Old Cold War opponents share childhood memories
The Cold War ended with the dissolution of the Soviet Union in 1991, but the generations that grew up during it carry the time of extreme political, social and economic antagonisms in their childhood memories.
Researchers at Tampere University are conducting a research project titled Re-Connect/Re-Collect: Crossing the Divides through Memories of Cold War Childhoods funded by the Kone Foundation. The project collects the memories and experiences of children who grew up during and immediately after the Cold War.
The purpose is to find connections between former opponents and to create more complex understandings of the Cold War era, which has been described in a rather simplistic manner in the past.
One kind of everyday life was not lived in the Eastern Bloc on the one hand with another kind of everyday life in the West on the other. Instead, children were engaged in play, games, and hobbies in similar ways while trying to make sense of and react to their own contexts.
“With the help of memories, we can tell something new about how societies operated during the Cold War. Existing historical research tells little about other aspects of children’s everyday life besides the ideological one,” says Zsuzsa Millei, associate professor of early childhood education at Tampere University.
In addition to Millei, Associate Professor Nelli Piattoeva from Tampere University and Professor Iveta Silova from the United States (Arizona State University) work in the project.
The multidisciplinary study provides insight on how children receive ideologies and how they interpret and transgress them. According to Millei, children today live in as ideologically charged environments as those who grew up during the Cold War even though we are less attentive to it. Adults convey values and ideologies to children as they raise them, such as to be independent or to achieve high on competitive tests, which are values of liberal democratic and capitalist societies.

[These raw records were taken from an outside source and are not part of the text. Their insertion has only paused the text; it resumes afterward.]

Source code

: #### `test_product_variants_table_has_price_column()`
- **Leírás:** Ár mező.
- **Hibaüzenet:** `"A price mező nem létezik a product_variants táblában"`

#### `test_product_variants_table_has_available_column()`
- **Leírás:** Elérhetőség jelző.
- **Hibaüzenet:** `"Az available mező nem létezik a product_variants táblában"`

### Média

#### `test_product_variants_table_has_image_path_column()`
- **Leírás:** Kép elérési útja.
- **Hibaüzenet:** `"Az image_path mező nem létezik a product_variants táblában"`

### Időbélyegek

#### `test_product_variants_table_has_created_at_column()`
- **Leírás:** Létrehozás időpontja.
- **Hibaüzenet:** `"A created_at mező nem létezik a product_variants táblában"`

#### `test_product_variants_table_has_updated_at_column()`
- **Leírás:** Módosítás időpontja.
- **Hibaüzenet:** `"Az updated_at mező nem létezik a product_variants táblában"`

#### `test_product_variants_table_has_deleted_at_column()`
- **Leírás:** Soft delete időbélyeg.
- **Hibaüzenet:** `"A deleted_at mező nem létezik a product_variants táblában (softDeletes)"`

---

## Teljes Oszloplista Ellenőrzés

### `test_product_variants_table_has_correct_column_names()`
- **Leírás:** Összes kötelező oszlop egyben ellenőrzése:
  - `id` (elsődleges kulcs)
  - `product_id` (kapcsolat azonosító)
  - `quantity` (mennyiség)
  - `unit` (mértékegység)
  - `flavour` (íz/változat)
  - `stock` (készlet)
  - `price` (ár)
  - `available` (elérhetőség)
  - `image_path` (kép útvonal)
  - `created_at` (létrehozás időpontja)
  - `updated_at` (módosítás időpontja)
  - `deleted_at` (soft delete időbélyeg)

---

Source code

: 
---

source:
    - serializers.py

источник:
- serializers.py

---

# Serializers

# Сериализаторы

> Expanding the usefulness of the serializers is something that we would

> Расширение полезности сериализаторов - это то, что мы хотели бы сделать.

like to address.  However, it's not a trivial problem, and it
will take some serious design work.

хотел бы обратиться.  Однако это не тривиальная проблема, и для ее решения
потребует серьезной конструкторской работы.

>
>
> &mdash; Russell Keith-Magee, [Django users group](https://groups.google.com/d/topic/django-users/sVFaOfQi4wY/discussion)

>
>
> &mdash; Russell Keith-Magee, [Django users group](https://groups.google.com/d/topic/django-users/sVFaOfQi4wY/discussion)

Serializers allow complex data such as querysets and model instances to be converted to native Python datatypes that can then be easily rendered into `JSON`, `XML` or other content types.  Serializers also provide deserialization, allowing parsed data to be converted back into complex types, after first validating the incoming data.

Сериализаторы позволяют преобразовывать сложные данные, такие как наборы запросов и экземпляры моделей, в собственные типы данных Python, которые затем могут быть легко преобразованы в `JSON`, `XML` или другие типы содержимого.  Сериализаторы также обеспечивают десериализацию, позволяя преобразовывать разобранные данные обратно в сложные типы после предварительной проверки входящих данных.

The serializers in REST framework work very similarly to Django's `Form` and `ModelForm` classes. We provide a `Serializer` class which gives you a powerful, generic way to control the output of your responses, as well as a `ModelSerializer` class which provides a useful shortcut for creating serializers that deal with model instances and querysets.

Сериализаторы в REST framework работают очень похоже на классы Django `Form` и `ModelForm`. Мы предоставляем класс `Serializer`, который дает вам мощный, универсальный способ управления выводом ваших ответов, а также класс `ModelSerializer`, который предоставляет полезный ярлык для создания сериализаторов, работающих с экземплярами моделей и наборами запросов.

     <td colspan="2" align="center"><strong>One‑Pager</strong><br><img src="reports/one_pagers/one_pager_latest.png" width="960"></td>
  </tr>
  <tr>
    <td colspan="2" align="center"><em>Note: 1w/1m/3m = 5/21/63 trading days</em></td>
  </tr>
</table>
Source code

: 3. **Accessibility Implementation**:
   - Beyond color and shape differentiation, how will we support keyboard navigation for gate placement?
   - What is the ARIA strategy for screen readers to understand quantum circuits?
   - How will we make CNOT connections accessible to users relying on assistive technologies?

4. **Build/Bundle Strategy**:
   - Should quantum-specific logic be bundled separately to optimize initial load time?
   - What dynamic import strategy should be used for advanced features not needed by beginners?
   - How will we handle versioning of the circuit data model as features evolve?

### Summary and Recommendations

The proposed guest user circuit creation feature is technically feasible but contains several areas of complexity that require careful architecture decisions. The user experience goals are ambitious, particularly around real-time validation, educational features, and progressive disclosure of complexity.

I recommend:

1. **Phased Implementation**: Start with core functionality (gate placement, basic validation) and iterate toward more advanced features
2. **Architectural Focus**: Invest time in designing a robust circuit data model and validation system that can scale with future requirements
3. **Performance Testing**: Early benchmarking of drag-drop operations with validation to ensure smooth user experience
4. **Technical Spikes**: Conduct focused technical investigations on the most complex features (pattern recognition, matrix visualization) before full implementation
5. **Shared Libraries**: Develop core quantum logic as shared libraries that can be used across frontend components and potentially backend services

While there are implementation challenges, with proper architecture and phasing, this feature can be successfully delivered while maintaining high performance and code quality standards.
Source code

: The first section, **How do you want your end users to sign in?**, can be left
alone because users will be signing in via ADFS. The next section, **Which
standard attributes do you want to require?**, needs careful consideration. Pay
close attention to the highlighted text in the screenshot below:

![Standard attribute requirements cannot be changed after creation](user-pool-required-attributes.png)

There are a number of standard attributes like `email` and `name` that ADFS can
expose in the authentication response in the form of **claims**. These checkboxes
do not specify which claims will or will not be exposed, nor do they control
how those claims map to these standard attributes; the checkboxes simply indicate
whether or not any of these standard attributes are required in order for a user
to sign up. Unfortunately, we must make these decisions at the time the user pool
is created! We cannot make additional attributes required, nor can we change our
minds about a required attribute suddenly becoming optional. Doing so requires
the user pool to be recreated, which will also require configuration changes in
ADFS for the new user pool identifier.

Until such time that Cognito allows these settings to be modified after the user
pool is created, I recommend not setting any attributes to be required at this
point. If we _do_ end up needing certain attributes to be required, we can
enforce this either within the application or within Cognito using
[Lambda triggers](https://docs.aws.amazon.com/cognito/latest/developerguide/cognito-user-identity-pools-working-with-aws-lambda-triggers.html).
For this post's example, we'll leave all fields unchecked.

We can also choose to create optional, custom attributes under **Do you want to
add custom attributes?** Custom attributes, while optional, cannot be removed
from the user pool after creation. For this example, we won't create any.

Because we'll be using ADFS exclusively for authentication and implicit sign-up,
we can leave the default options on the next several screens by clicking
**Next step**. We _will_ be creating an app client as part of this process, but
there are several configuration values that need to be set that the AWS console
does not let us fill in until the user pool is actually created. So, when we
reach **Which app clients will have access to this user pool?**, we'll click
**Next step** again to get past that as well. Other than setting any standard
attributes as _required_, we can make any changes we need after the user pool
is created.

“We, as a society, think that because children are so young, they are not politically aware, but they are. Right now, they are worrying about things like climate change and expressing their opinions by protesting,” Millei explains.
Cold War memories offer a powerful lesson for the present.
“World politics is currently shifting towards the extreme right and populism. We need to be aware of how children are interpreting and understanding those ideas,” Millei notes.